Stephen McPartland is Member of Parliament for Stevenage and has written to the Chief
Executives of all the FTSE 100 companies to ask them individually if they are
willing to pledge their support for corporate tax transparency and if they will
support a new international accountancy standard for country-by-country
reporting. The responses are being published at www.taxchallenge.co.uk so that the
general public know which FTSE 100 companies are willing to sign up to tax
transparency and which are not. Follow Stephen on Twitter.
I took up the initiative after meeting
Christian Aid supporters when the Tax Justice Bus visited Stevenage. The
tax justice campaigners believe that tax dodging by international companies
costs the UK around £35 billion and developing countries an estimated
$160billion per year. Just imagine the dramatic difference such a huge sum of
money would make if it was available to invest in public services,
infrastructure and other vital services essential for economic growth.
I know that Governments from all around the world will agree with the sentiment
of greater tax transparency, but they will struggle to introduce it as every
nation competes in the global race. Despite the best of intentions, I believe
that in the end it will be up to the companies themselves to lead the way and
they will only do that if their customers-the British public-drag them kicking
and screaming towards tax transparency and a fairer tax system for us all.
I set up www.taxchallenge.co.uk to
give everyone an opportunity to sign a petition calling for greater tax
transparency and to publish all the responses I receive so that everyone will
know which FTSE 100 companies are willing to sign up to tax transparency and
which are not.
The responses from the FTSE100 companies have been wide-ranging but generally
disappointing. HSBC has offered to help design a tax transparency standard, BT
and others have welcomed the transparency initiative – although not the new
accounting standard – and Hargreaves Lansdown has questioned the value that it
receives for the taxes that it pays. On a more positive note the Chief
Executive of Sainsbury's agreed that consumers are best placed to encourage
companies to pay the tax they are supposed to, as they can vote with their
wallets if they do not think the company is making a fair contribution to society.
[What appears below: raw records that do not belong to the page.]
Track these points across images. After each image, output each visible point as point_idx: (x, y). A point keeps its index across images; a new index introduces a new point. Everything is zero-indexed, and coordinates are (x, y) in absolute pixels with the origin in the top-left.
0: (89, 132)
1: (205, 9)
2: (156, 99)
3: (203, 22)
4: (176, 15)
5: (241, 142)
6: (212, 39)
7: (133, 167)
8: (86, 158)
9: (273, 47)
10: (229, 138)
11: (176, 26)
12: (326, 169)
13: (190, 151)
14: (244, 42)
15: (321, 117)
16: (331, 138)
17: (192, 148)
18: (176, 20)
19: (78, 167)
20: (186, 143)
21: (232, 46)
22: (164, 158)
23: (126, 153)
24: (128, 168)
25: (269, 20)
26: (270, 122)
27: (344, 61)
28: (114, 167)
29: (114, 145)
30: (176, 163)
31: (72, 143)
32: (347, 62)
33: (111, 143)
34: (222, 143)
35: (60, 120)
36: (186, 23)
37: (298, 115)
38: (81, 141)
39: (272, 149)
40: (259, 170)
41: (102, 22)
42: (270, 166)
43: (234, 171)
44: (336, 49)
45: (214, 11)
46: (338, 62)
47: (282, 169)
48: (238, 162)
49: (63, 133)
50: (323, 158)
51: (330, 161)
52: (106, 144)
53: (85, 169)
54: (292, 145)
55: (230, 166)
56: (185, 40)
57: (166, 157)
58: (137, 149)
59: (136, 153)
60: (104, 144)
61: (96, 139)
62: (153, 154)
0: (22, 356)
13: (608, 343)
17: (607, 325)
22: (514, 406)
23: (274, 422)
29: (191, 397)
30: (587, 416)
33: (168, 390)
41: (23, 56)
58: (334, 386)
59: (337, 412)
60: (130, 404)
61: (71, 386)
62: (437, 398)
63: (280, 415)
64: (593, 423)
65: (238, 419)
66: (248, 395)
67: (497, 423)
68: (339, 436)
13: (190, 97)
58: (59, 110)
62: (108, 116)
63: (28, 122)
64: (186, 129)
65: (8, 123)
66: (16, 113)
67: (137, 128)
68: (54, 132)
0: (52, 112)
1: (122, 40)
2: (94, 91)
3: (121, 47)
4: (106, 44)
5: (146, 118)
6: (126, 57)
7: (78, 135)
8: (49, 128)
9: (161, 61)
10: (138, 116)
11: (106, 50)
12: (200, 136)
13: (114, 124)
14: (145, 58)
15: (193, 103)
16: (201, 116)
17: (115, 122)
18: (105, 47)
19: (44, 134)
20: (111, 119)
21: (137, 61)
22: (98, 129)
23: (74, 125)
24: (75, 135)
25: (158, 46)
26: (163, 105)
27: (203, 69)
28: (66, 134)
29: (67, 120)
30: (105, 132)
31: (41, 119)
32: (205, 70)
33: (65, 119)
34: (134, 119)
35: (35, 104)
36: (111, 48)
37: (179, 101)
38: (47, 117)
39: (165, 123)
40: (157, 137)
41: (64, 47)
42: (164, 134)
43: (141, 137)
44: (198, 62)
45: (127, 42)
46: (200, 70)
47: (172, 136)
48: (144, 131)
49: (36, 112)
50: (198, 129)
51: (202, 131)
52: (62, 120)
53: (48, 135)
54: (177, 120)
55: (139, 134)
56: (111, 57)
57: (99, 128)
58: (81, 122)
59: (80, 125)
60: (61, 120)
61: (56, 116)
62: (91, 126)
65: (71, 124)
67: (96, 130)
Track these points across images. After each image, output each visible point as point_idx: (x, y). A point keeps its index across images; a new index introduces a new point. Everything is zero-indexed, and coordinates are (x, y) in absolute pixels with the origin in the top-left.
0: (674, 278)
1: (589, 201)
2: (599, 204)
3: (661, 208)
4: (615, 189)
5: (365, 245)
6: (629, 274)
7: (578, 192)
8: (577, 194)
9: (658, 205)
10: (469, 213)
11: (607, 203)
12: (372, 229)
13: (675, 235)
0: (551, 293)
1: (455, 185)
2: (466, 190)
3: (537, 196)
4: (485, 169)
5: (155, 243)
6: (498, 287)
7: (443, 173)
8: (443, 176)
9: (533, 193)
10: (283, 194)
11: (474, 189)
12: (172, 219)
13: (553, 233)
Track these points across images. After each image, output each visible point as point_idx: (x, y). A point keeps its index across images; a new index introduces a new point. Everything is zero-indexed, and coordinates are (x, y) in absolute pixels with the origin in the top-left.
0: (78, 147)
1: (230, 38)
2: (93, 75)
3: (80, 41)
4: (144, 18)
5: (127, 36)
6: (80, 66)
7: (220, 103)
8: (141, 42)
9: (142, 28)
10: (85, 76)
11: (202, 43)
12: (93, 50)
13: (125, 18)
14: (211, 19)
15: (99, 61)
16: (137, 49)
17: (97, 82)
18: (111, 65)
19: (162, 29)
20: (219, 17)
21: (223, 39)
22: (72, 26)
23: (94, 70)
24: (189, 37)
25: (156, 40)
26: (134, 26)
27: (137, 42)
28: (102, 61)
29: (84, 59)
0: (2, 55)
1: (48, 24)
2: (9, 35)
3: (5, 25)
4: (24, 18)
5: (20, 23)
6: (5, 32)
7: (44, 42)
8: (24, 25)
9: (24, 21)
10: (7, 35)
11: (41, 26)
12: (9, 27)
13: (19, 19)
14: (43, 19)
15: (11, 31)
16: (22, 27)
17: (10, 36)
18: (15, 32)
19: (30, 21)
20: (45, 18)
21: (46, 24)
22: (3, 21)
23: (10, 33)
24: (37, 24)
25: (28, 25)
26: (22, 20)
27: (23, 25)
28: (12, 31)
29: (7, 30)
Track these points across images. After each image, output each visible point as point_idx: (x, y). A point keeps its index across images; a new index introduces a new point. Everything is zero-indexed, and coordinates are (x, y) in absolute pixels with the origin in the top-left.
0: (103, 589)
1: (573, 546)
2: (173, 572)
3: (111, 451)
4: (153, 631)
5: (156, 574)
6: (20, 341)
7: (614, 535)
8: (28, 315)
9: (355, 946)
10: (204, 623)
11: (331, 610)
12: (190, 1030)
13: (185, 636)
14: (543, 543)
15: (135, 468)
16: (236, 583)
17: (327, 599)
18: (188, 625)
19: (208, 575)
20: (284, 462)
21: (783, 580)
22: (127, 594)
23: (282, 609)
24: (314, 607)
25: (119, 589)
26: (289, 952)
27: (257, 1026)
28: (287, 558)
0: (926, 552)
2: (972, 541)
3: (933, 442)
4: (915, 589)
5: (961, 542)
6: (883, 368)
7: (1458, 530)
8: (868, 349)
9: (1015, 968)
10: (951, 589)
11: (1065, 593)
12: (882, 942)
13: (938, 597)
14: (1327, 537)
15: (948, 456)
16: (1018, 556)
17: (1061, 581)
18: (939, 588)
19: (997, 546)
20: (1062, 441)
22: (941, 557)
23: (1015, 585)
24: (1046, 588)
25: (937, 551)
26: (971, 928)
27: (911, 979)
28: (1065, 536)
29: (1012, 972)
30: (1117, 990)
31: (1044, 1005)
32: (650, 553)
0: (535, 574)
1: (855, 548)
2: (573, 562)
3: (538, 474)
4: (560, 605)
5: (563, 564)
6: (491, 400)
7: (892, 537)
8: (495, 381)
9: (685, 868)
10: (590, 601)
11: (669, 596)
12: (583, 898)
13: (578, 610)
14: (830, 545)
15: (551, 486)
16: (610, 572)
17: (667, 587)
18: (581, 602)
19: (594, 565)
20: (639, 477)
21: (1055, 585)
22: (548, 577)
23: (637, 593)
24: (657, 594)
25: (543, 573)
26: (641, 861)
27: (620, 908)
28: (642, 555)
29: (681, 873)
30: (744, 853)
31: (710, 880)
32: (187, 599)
Capita stated they were both interested and supportive of establishing a new
international accounting standard. Morrisions suggested that the Government
should force all companies to disclose their corporation tax payments in the
UK. The refreshingly honest response from Aggreko summed up what many other
companies felt, that they were paying lots of tax and probably more than needed
but felt greater tax transparency was a 'lousy idea'.
I could go on, but the general thrust is pretty simple – the biggest companies
in Britain believe they all honestly pay their taxes and make a huge
contribution to the economy by employing people who have to pay taxes. The
majority of responses so far clearly show that they are not prepared to be
proactive and will only comply with the laws as they stand. Unfortunately,
fancy corporate lawyers can blur the lines between tax avoidance and tax
evasion, but it is clearly wrong, illegal and unfair to the rest of society.
I will keep publishing the responses at www.taxchallenge.co.uk and let the public decide individually whether the biggest companies in Britain
really care about the poorest in our society, at home and abroad. From the
responses I have received so far, I am not convinced they do care.